In 1984, Rosbash and Hall cloned the period gene. Several years later, they proposed a mechanism by which a molecular 24-hour clock might work—a transcriptional negative-feedback loop. Their model still holds up, despite discoveries of additional circadian rhythm genes, and it applies to humans as well as fruit flies. In essence, the genes that are part of this loop activate the production of key proteins until a critical activity of each accumulates and turns off transcription. Phosphorylation as well as light regulation of these key proteins is also important to the timing mechanism. Although many details remain to be worked out, "there is an emerging picture of feedback mechanisms that regulate the levels and activity of key circadian proteins, which ebb and flow in harmony with daily light and dark cycles," Rosbash says.
Over the years, Rosbash and Hall identified other significant circadian genes and the function of their proteins, with the goal of understanding how the various pieces of the clock fit together.
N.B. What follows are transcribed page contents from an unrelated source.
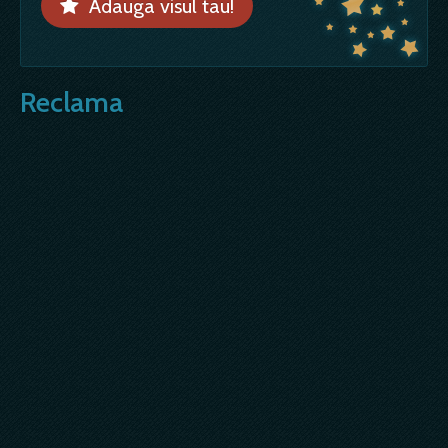
Adauga visul tau!
Reclama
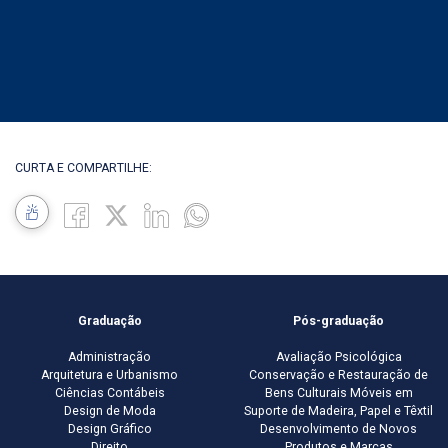
CURTA E COMPARTILHE:
Graduação
Pós-graduação
Administração
Avaliação Psicológica
Arquitetura e Urbanismo
Conservação e Restauração de
Ciências Contábeis
Bens Culturais Móveis em
Design de Moda
Suporte de Madeira, Papel e Têxtil
Design Gráfico
Desenvolvimento de Novos
Direito
Produtos e Marcas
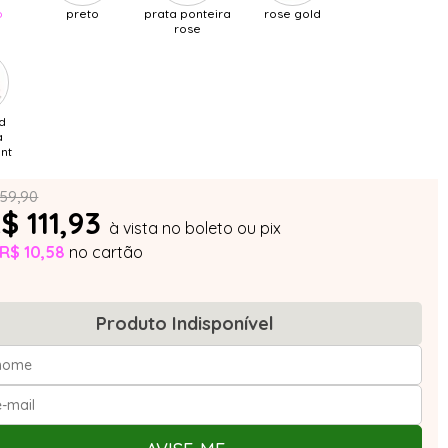
o
preto
prata ponteira
rose gold
rose
d
a
int
159,90
$ 111,93
à vista no boleto ou pix
R$ 10,58
no cartão
Produto Indisponível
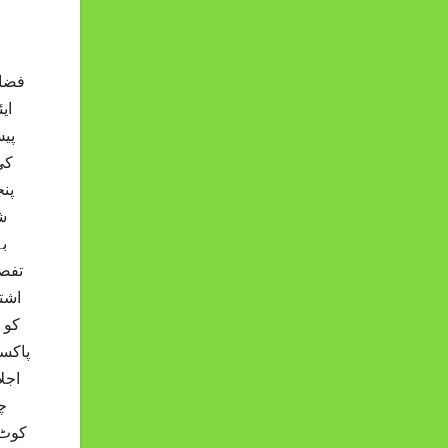
فضا 
ای
پیش
کی
پن
ش
ب
تفصی
اشت
کو 
پاکس
اجل
چ
کوٹ 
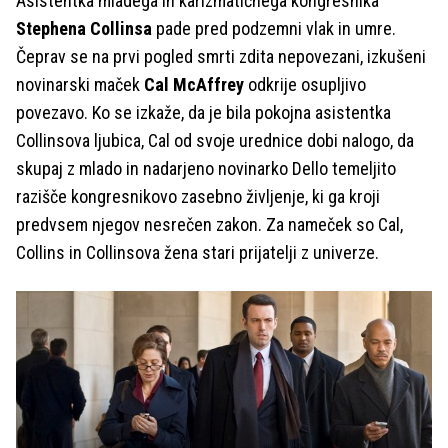
Asistentka mladega in karizmatičnega kongresnika
Stephena Collinsa
pade pred podzemni vlak in umre.
Čeprav se na prvi pogled smrti zdita nepovezani, izkušeni
novinarski maček
Cal McAffrey
odkrije osupljivo
povezavo. Ko se izkaže, da je bila pokojna asistentka
Collinsova ljubica, Cal od svoje urednice dobi nalogo, da
skupaj z mlado in nadarjeno novinarko Dello temeljito
razišče kongresnikovo zasebno življenje, ki ga kroji
predvsem njegov nesrečen zakon. Za nameček so Cal,
Collins in Collinsova žena stari prijatelji z univerze.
Rosbash's group has also uncovered dual body clocks in the brain of fruit flies that independently govern bursts of morning and evening activity. The clock that initiates the morning activity, however, also helps to reset the second clock that regulates movement in the evening. Rosbash speculates that mammals possess similar dual circadian clocks. The integration of multiple clocks is probably important not only for maintaining a precise 24-hour cycle but also for adapting physiology to seasonal changes in day length, at least in animals.